Ist die Partnerin verzweifelt und will die Beziehung aufgeben, kommt er ihr zuvor, um nicht als Verlierer dazustehen. Er wechselt zu seiner neuen Liebe und versucht dort sein Glück. Scheinheilig erklärt er ihr, dass er sich nur getrennt hat, weil er ohne sie nicht mehr leben kann. Dass sein Tempo allein von dem Verhalten einer anderen Frau abhängig ist, wird ihr natürlich nie mitgeteilt.
Steht eine Trennung an, trifft der Narzisst nur selten eine aktive Entscheidung. Da dieser Wunsch jeden Tag vorhanden ist, reicht meist ein kleiner Auslöser und es kommen Trennungsgespräche in Gang. Diese sind jedoch selten ernst gemeint. Hat der Narzisst ein Nest gebaut mit einer stark Co-abhängigen Frau, wird er dieses nicht vorschnell aufgeben. Ist er jedoch dazu gezwungen, wechselt er mit Bedacht und ganz vorsichtig die Seiten. Dabei geht er sehr umsichtig vor, um seine zukünftige Ex nicht zu verprellen. Er ist darauf angewiesen, dass sie ihn zur Not wieder zurücknimmt. Falls sich die neue Partnerin nicht als tragfähig erweist, steht er wiederum bei ihr vor der Tür.
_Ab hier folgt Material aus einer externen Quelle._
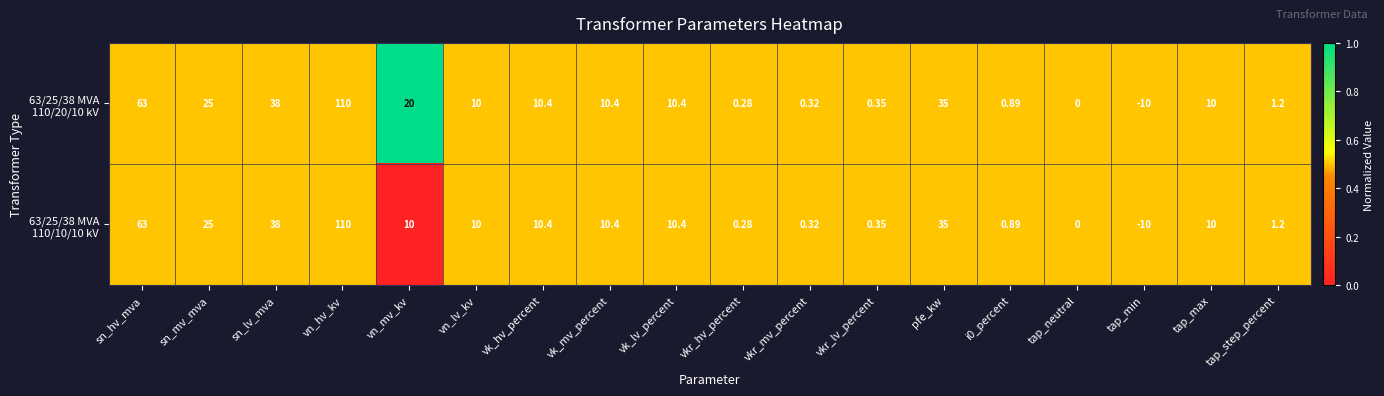

At which category does the chart reach its peak across all series?

vn_hv_kv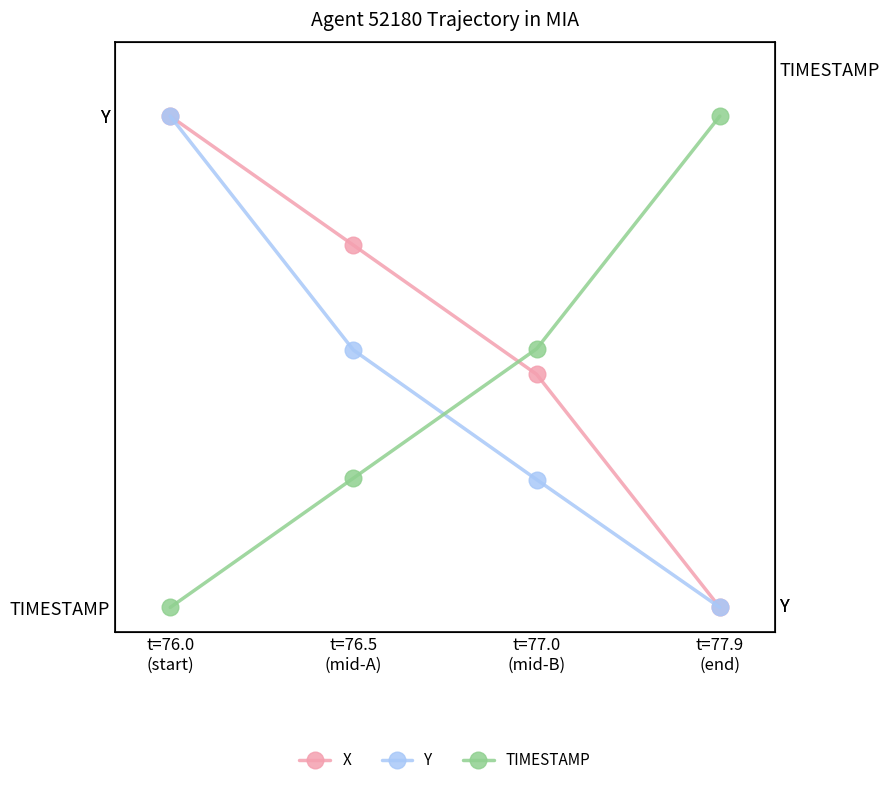

Reading left to right, list all the values displayed in this chart.

X: t=76.0
(start)=1.0	t=76.5
(mid-A)=0.7	t=77.0
(mid-B)=0.5	t=77.9
(end)=0.0
Y: t=76.0
(start)=1.0	t=76.5
(mid-A)=0.5	t=77.0
(mid-B)=0.3	t=77.9
(end)=0.0
TIMESTAMP: t=76.0
(start)=0.0	t=76.5
(mid-A)=0.3	t=77.0
(mid-B)=0.5	t=77.9
(end)=1.0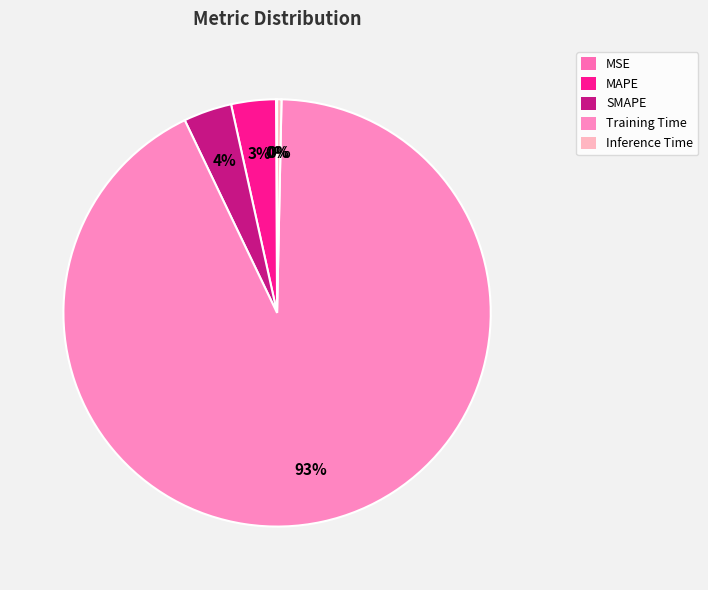

True or false: MSE accounts for 1% of the total.

False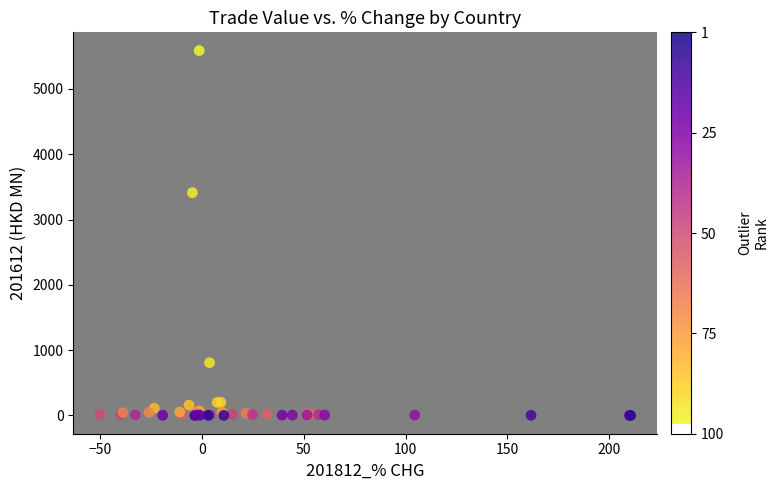

What Y value in the scatter plot is closest to 2793?

3411.7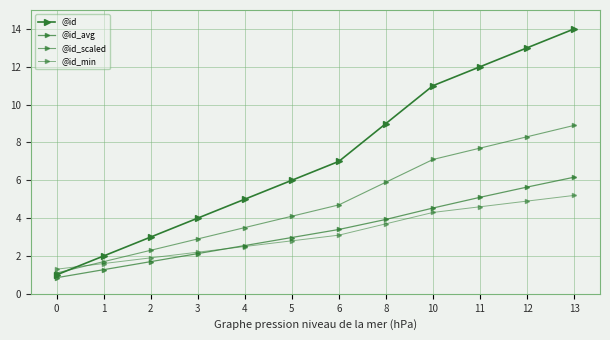

The value of @id at 0 is 0.4. True or false?

False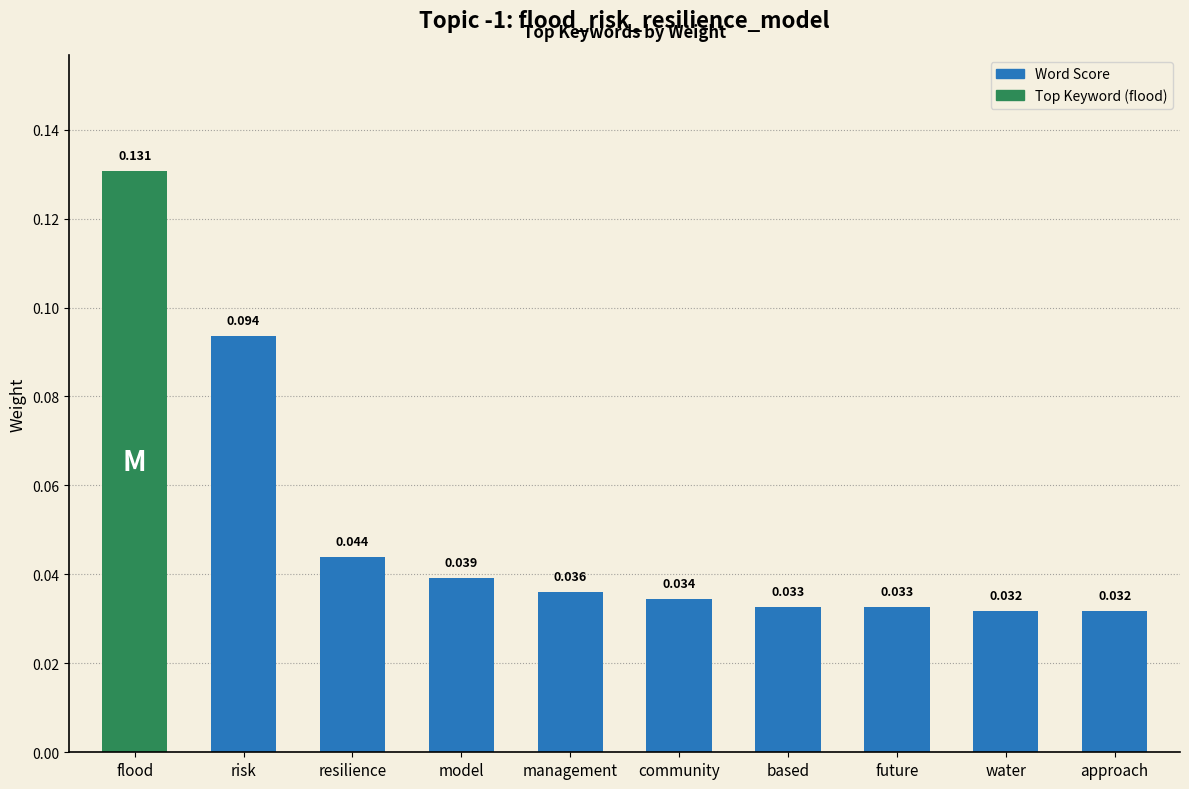

What is the label of the 5th bar from the right?

community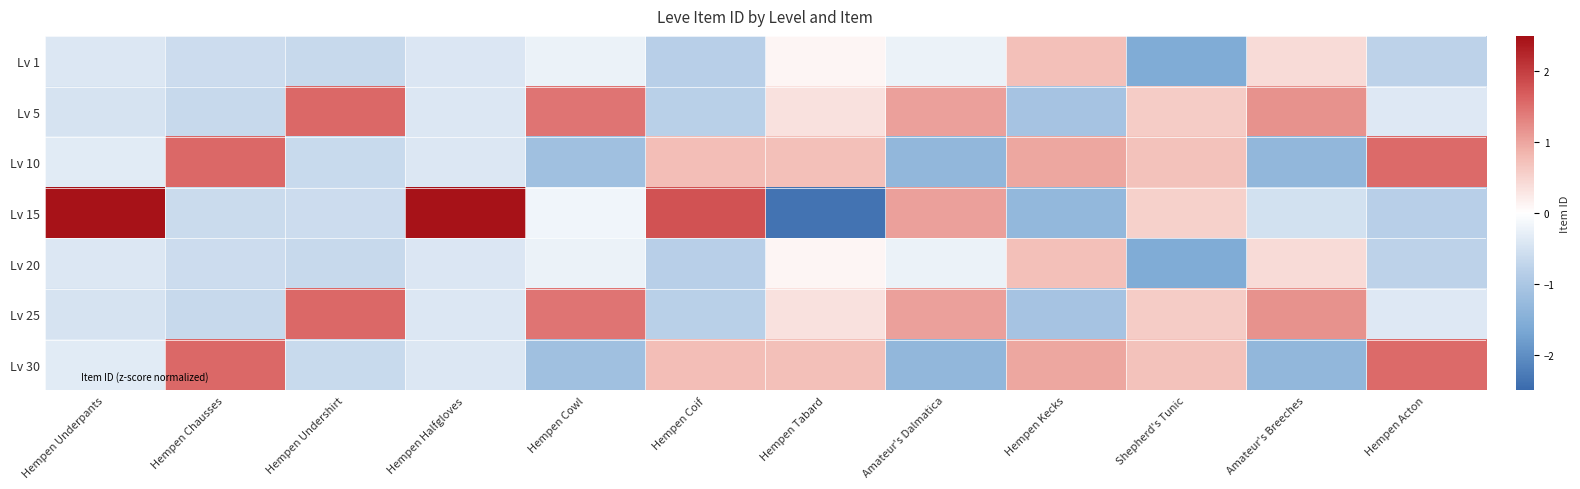

Reading left to right, what are all the values shown in this chart?

Lv 1: Hempen Underpants=-0.4	Hempen Chausses=-0.6	Hempen Undershirt=-0.6	Hempen Halfgloves=-0.4	Hempen Cowl=-0.2	Hempen Coif=-0.8	Hempen Tabard=0.1	Amateur's Dalmatica=-0.2	Hempen Kecks=0.7	Shepherd's Tunic=-1.6	Amateur's Breeches=0.4	Hempen Acton=-0.8
Lv 5: Hempen Underpants=-0.5	Hempen Chausses=-0.7	Hempen Undershirt=1.6	Hempen Halfgloves=-0.4	Hempen Cowl=1.5	Hempen Coif=-0.8	Hempen Tabard=0.3	Amateur's Dalmatica=1.0	Hempen Kecks=-1.1	Shepherd's Tunic=0.6	Amateur's Breeches=1.2	Hempen Acton=-0.4
Lv 10: Hempen Underpants=-0.3	Hempen Chausses=1.6	Hempen Undershirt=-0.6	Hempen Halfgloves=-0.4	Hempen Cowl=-1.1	Hempen Coif=0.7	Hempen Tabard=0.7	Amateur's Dalmatica=-1.3	Hempen Kecks=1.0	Shepherd's Tunic=0.7	Amateur's Breeches=-1.3	Hempen Acton=1.6
Lv 15: Hempen Underpants=2.4	Hempen Chausses=-0.6	Hempen Undershirt=-0.6	Hempen Halfgloves=2.4	Hempen Cowl=-0.2	Hempen Coif=1.8	Hempen Tabard=-2.4	Amateur's Dalmatica=1.0	Hempen Kecks=-1.3	Shepherd's Tunic=0.5	Amateur's Breeches=-0.5	Hempen Acton=-0.8
Lv 20: Hempen Underpants=-0.4	Hempen Chausses=-0.6	Hempen Undershirt=-0.6	Hempen Halfgloves=-0.4	Hempen Cowl=-0.2	Hempen Coif=-0.8	Hempen Tabard=0.1	Amateur's Dalmatica=-0.2	Hempen Kecks=0.7	Shepherd's Tunic=-1.6	Amateur's Breeches=0.4	Hempen Acton=-0.8
Lv 25: Hempen Underpants=-0.5	Hempen Chausses=-0.7	Hempen Undershirt=1.6	Hempen Halfgloves=-0.4	Hempen Cowl=1.5	Hempen Coif=-0.8	Hempen Tabard=0.3	Amateur's Dalmatica=1.0	Hempen Kecks=-1.1	Shepherd's Tunic=0.6	Amateur's Breeches=1.2	Hempen Acton=-0.4
Lv 30: Hempen Underpants=-0.3	Hempen Chausses=1.6	Hempen Undershirt=-0.6	Hempen Halfgloves=-0.4	Hempen Cowl=-1.1	Hempen Coif=0.7	Hempen Tabard=0.7	Amateur's Dalmatica=-1.3	Hempen Kecks=1.0	Shepherd's Tunic=0.7	Amateur's Breeches=-1.3	Hempen Acton=1.6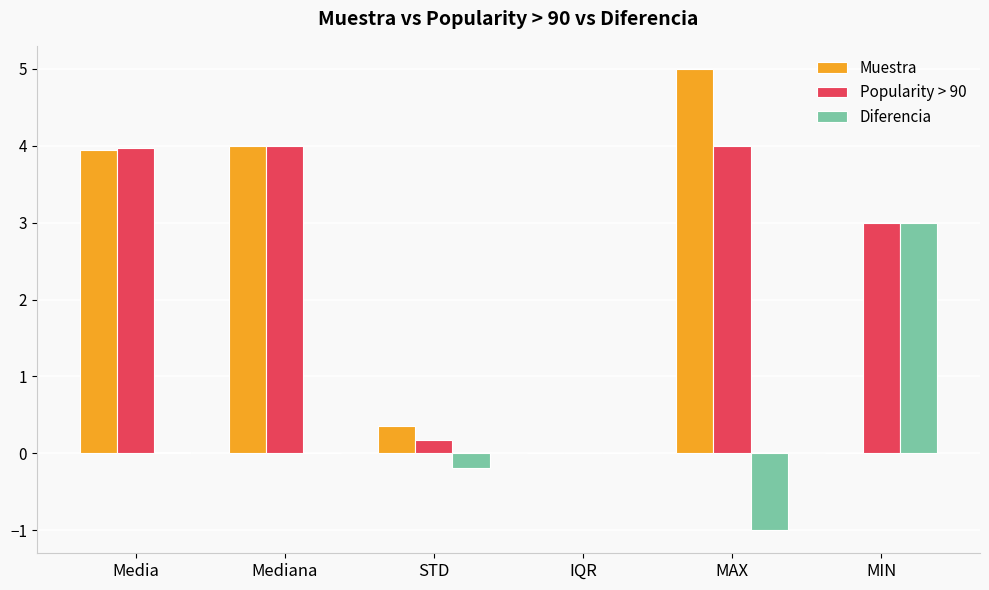

Is the value of Muestra at Media greater than the value of Popularity > 90 at IQR?

Yes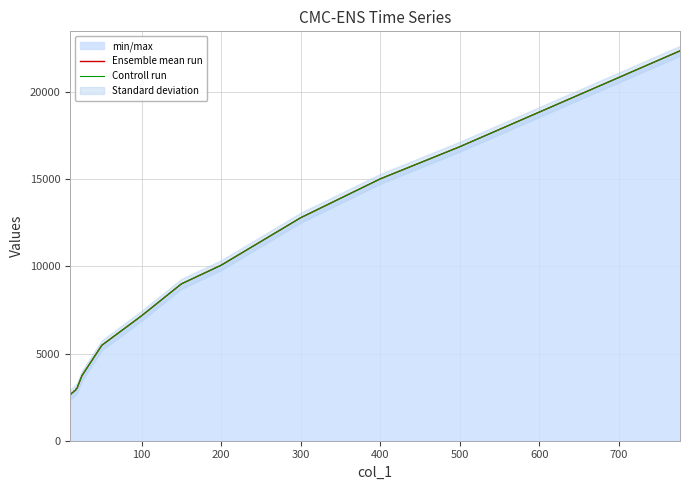

Which series has the widest spread of values?

Ensemble mean run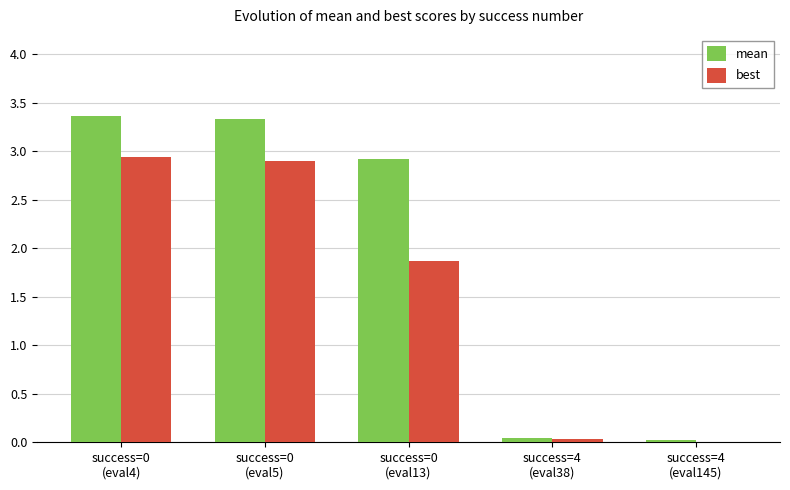

What is the greatest value displayed?

3.4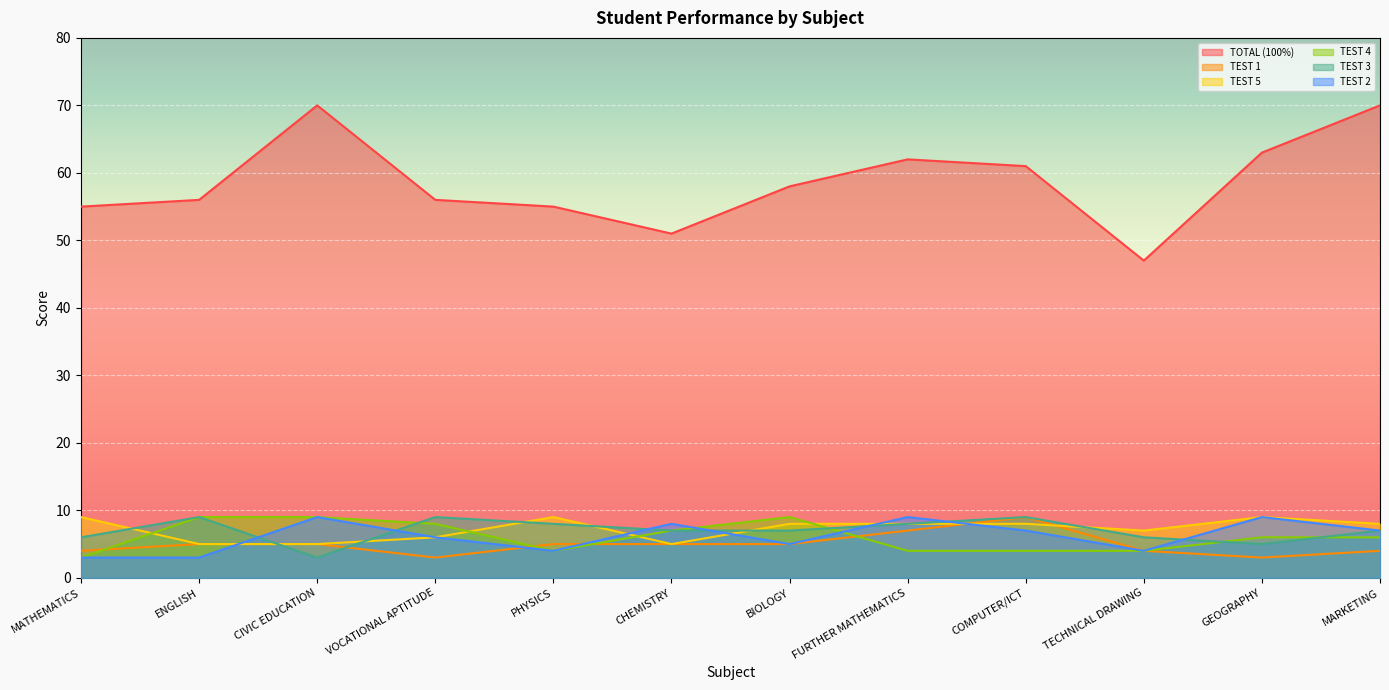

True or false: TEST 3 has a value of 6 at MATHEMATICS.

True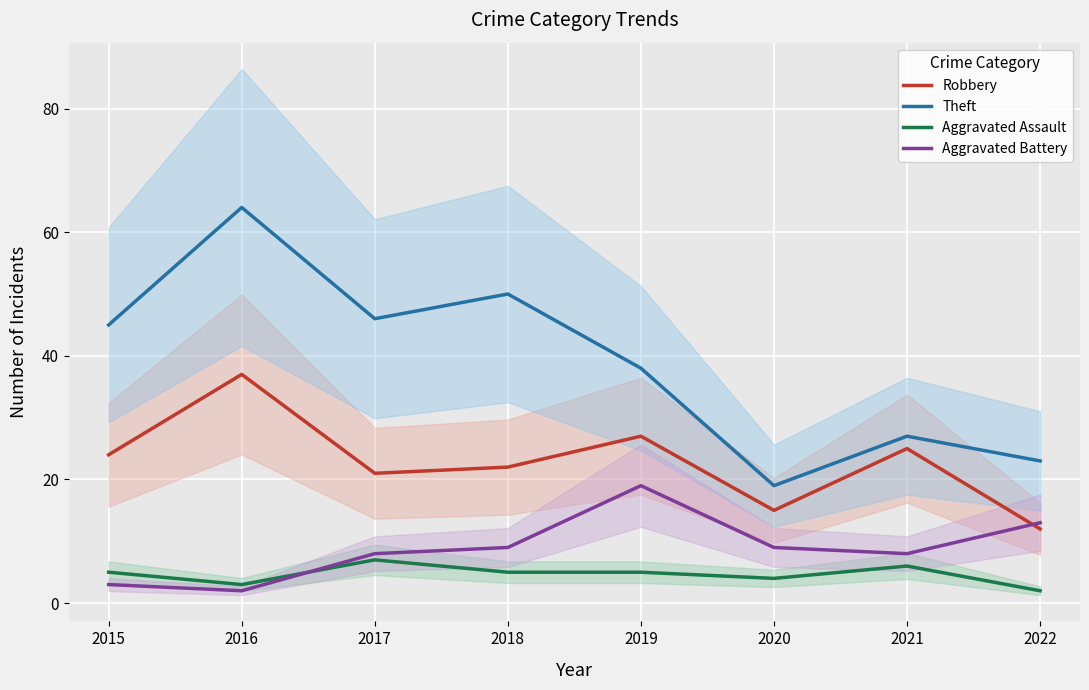

Is the value of Aggravated Assault at 2018 greater than the value of Aggravated Battery at 2019?

No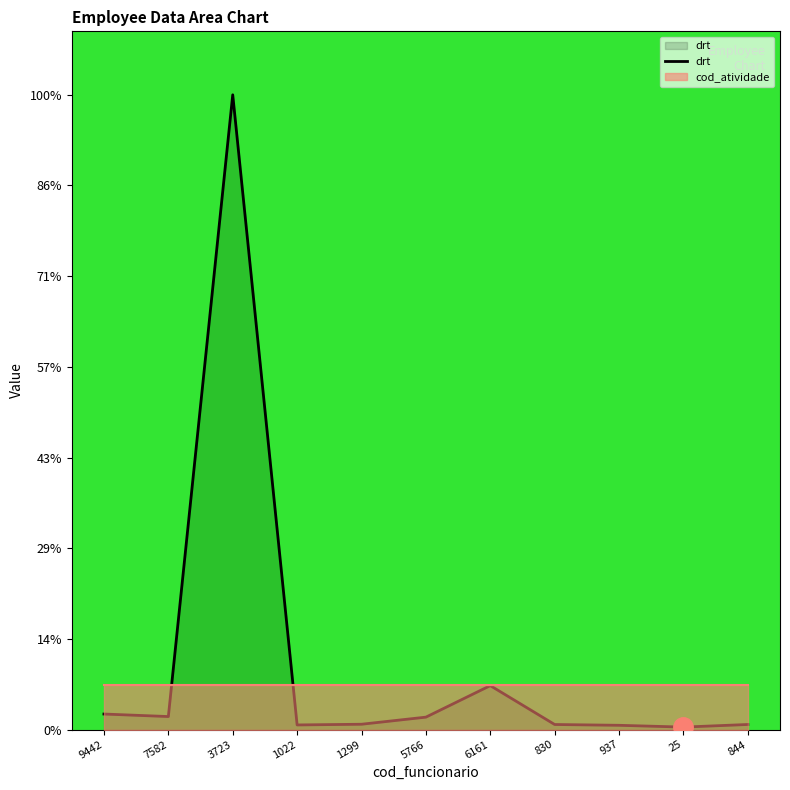

True or false: the data shows 4.7 at 6161.

False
Was ihm nutzt und was er braucht, ist das, was er liebt.
In diesen perversen Denkstrukturen finden sich natürlich weder die neue Partnerin noch seine Ex-Frau zurecht. Beide werden perfide gegeneinander ausgespielt und emotional schwer verletzt. Andere Frauen bleiben in diesem Durcheinander auch nicht außen vor und irgendwann stellt die Geliebte erstaunt fest, dass sie sich nicht mehr von der aktuellen Partnerin bedroht sieht, sondern von einer ganz anderen Person.
Die nette, attraktive Nachbarin ist urplötzlich die neue Rivalin.
Und alles ist genauso, wie es sich liest, nämlich vollkommen krank.